Given the level of difficulty, it is always stressed that effective planning first requires the buy-in and support of executive management. However, even given such buy-in, management will view its first responsibility as sustaining and increasing the stock price through continuously improving income. When a corporation encounters earnings difficulties, support for planning efforts can be pre-empted. The best use of executive management support is in institutionalizing continuity considerations into the business/systems planning cycle itself, such that no venture is entered into or system adopted without continuity issues having been thoroughly addressed.

An efficient way of achieving ongoing progress is to eliminate ad hoc discretion. This can be accomplished by integrating continuity planning into the business planning process itself, so that it becomes transparent.

In a large, complex organization, it is necessary to have some internal staff focused on the planning process. Ideally these resources should be at the corporate level, outside the potentially conflicting interests of business and technology. It may be of strategic value to associate this responsibility with that of managing the property insurance program, with its requisite focus on the business interruption and extra expense losses that the business continuity program is intended to address.
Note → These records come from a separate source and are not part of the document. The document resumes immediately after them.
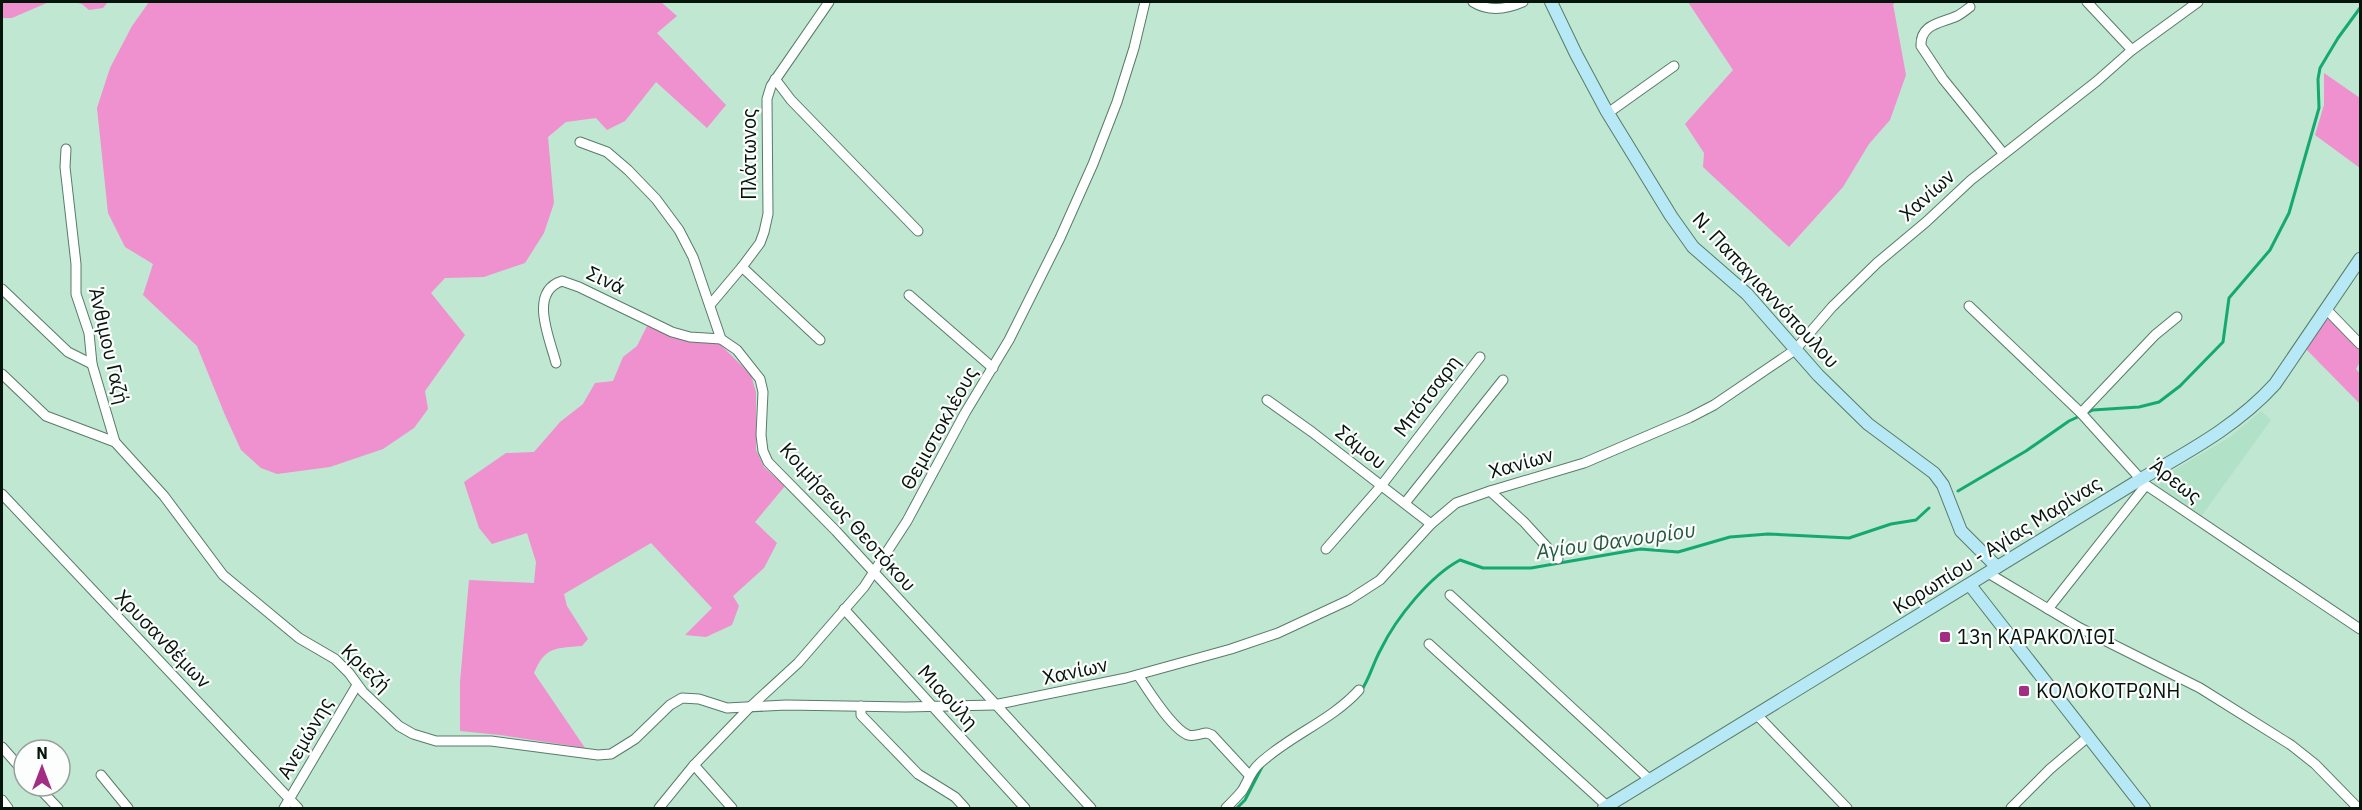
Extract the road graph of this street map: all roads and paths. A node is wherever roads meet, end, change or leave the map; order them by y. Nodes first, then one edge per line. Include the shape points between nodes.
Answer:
1 (829, 2) edge
2 (1145, 2) edge
3 (1473, 2) edge
4 (1523, 2) edge
5 (1551, 2) edge
6 (2087, 2) edge
7 (2199, 2) edge
8 (1970, 7) dead end
9 (2132, 50) junction
10 (1674, 66) dead end
11 (776, 79) junction
12 (767, 99) junction
13 (791, 100) junction
14 (1608, 113) junction
15 (580, 142) dead end
16 (66, 149) dead end
17 (2004, 153) junction
18 (918, 231) dead end
19 (2361, 259) edge
20 (742, 267) junction
21 (2, 289) edge
22 (909, 295) dead end
23 (710, 305) junction
24 (1969, 306) dead end
25 (2326, 309) junction
26 (2177, 317) dead end
27 (721, 339) junction
28 (820, 340) dead end
29 (2361, 344) edge
30 (1795, 350) junction
31 (1480, 357) dead end
32 (556, 363) dead end
33 (92, 364) junction
34 (993, 368) junction
35 (2, 374) edge
36 (1503, 380) dead end
37 (1267, 400) dead end
38 (2084, 416) junction
39 (115, 442) junction
40 (2143, 482) junction
41 (1382, 486) junction
42 (1490, 491) junction
43 (2, 494) edge
44 (1405, 502) junction
45 (1431, 524) junction
46 (1326, 549) dead end
47 (1558, 559) dead end
48 (1992, 570) junction
49 (873, 572) junction
50 (1970, 585) junction
51 (1450, 595) dead end
52 (844, 609) junction
53 (2049, 609) junction
54 (2361, 629) edge
55 (1430, 644) dead end
56 (1138, 675) junction
57 (357, 685) junction
58 (1359, 690) dead end
59 (994, 705) junction
60 (861, 706) junction
61 (932, 706) junction
62 (749, 708) junction
63 (1757, 715) junction
64 (2089, 736) junction
65 (2, 747) edge
66 (12, 758) edge
67 (694, 765) junction
68 (101, 775) dead end
69 (1249, 775) junction
70 (1650, 780) junction
71 (2, 800) edge
72 (290, 800) junction
73 (1605, 807) edge
74 (8, 808) edge
75 (128, 808) edge
76 (284, 808) edge
77 (298, 808) edge
78 (659, 808) edge
79 (732, 808) edge
80 (965, 808) edge
81 (1025, 808) edge
82 (1091, 808) edge
83 (1226, 808) edge
84 (1847, 808) edge
85 (2011, 808) edge
86 (2144, 808) edge
87 (2358, 808) edge

1 - 11 street, Πλάτωνος
2 - 34 street, Θεμιστοκλέους via 1127,72 1093,164
3 - 4 street via 1496,9
5 - 14 street, Ν. Παπαγιαννόπουλου
6 - 9 street
7 - 9 street, Χανίων
8 - 17 street via 1929,27 1921,46 1942,79
9 - 17 street, Χανίων
10 - 14 street
11 - 12 street, Πλάτωνος
11 - 13 street
12 - 13 street via 776,94
12 - 20 street, Πλάτωνος via 768,214 759,243
13 - 18 street
14 - 30 street, Ν. Παπαγιαννόπουλου via 1693,247 1747,294
15 - 23 street via 607,152 656,199 693,257
16 - 33 street, Άνθιμου Γαζή via 76,294 89,333
17 - 30 street, Χανίων via 1876,263
19 - 25 street, Κορωπίου - Αγίας Μαρίνας
20 - 23 street, Πλάτωνος
20 - 28 street
21 - 33 street via 68,352
22 - 34 street
23 - 27 street
24 - 38 street, Άρεως
25 - 29 street
25 - 40 street, Κορωπίου - Αγίας Μαρίνας via 2260,401 2223,431
26 - 38 street via 2155,335
27 - 32 street, Σινά via 672,332 562,281 551,286 543,308
27 - 49 street, Κοιμήσεως Θεοτόκου via 737,350 760,379 761,435 768,462
30 - 42 street, Χανίων via 1689,418 1584,463
30 - 48 street, Ν. Παπαγιαννόπουλου via 1868,423 1934,473 1943,485 1960,531
31 - 41 street, Μπότσαρη
33 - 39 street, Άνθιμου Γαζή
34 - 49 street, Θεμιστοκλέους via 914,509
35 - 39 street, Κριεζή via 46,416
36 - 44 street
37 - 41 street, Σάμου
38 - 40 street, Άρεως
39 - 57 street, Κριεζή via 164,496 223,575 299,638 335,659
40 - 48 street, Κορωπίου - Αγίας Μαρίνας
40 - 53 street
40 - 54 street, Άρεως
41 - 44 street, Σάμου
41 - 46 street, Μπότσαρη
42 - 45 street, Χανίων via 1456,503
42 - 47 street
43 - 72 street, Χρυσανθέμων
44 - 45 street, Σάμου
45 - 56 street, Χανίων via 1380,580 1350,600 1278,633
48 - 50 street, Κορωπίου - Αγίας Μαρίνας
48 - 53 street
49 - 52 street, Θεμιστοκλέους
49 - 59 street, Κοιμήσεως Θεοτόκου
50 - 63 street, Κορωπίου - Αγίας Μαρίνας
50 - 64 street
51 - 70 street
52 - 61 street, Μιαούλη
52 - 62 street, Θεμιστοκλέους via 798,663
53 - 87 street via 2200,688 2290,745
55 - 73 street
56 - 59 street, Χανίων
56 - 69 street via 1173,722 1195,736 1212,735
57 - 62 street, Κριεζή via 399,726 436,741 491,741 598,755 611,754 635,739 682,698 727,708
57 - 72 street, Ανεμώνης
58 - 69 street via 1331,716 1296,736
59 - 61 street, Χανίων
59 - 82 street, Κοιμήσεως Θεοτόκου
60 - 61 street, Χανίων
60 - 62 street, Χανίων
60 - 80 street via 861,715 918,774 955,797
61 - 81 street, Μιαούλη
62 - 67 street, Θεμιστοκλέους
63 - 70 street, Κορωπίου - Αγίας Μαρίνας
63 - 84 street
64 - 85 street
64 - 86 street
65 - 66 street
67 - 78 street, Θεμιστοκλέους
67 - 79 street
68 - 75 street
69 - 83 street
70 - 73 street, Κορωπίου - Αγίας Μαρίνας
71 - 74 street
72 - 76 street, Ανεμώνης
72 - 77 street, Χρυσανθέμων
External experts should be engaged from the outset. There are highly experienced firms that may also offer physical facilities as alternative sites.

The risk manager should be aware of existing and developing regulations dictating business recovery capability requirements, for example, at one point, that banks were required to recover their money transfer operations in three hours. The need for compliance can greatly accelerate progress.

A potentially time-consuming detour in the planning process lies in becoming overly concerned with the specific causes of potential business interruptions. The primary focus of planning should be on the potential failure of facilities, systems and personnel—the key operational dependencies.

The risk manager also should recognize that business continuity planning is one component of crisis management planning. The spectrum of potential corporate crises is far broader than business interruption, and the arsenal of potential responses to such crises goes well beyond contingency plans. However, the corporate infrastructure established to address business continuity can help to facilitate crisis management, and the implementation of plans can serve as critical component of the response to certain types of crises.

Business continuity planning has come a long way from simple data center backup. Involvement in business continuity planning represents an important opportunity for the risk manager to contribute to addressing operational risk and, ultimately, corporate crisis management.

William J. Kelly, a former president of the New York-based Risk & Insurance Management Society Inc., is president of WJK Advisory L.L.C. in Morris Township, N.J.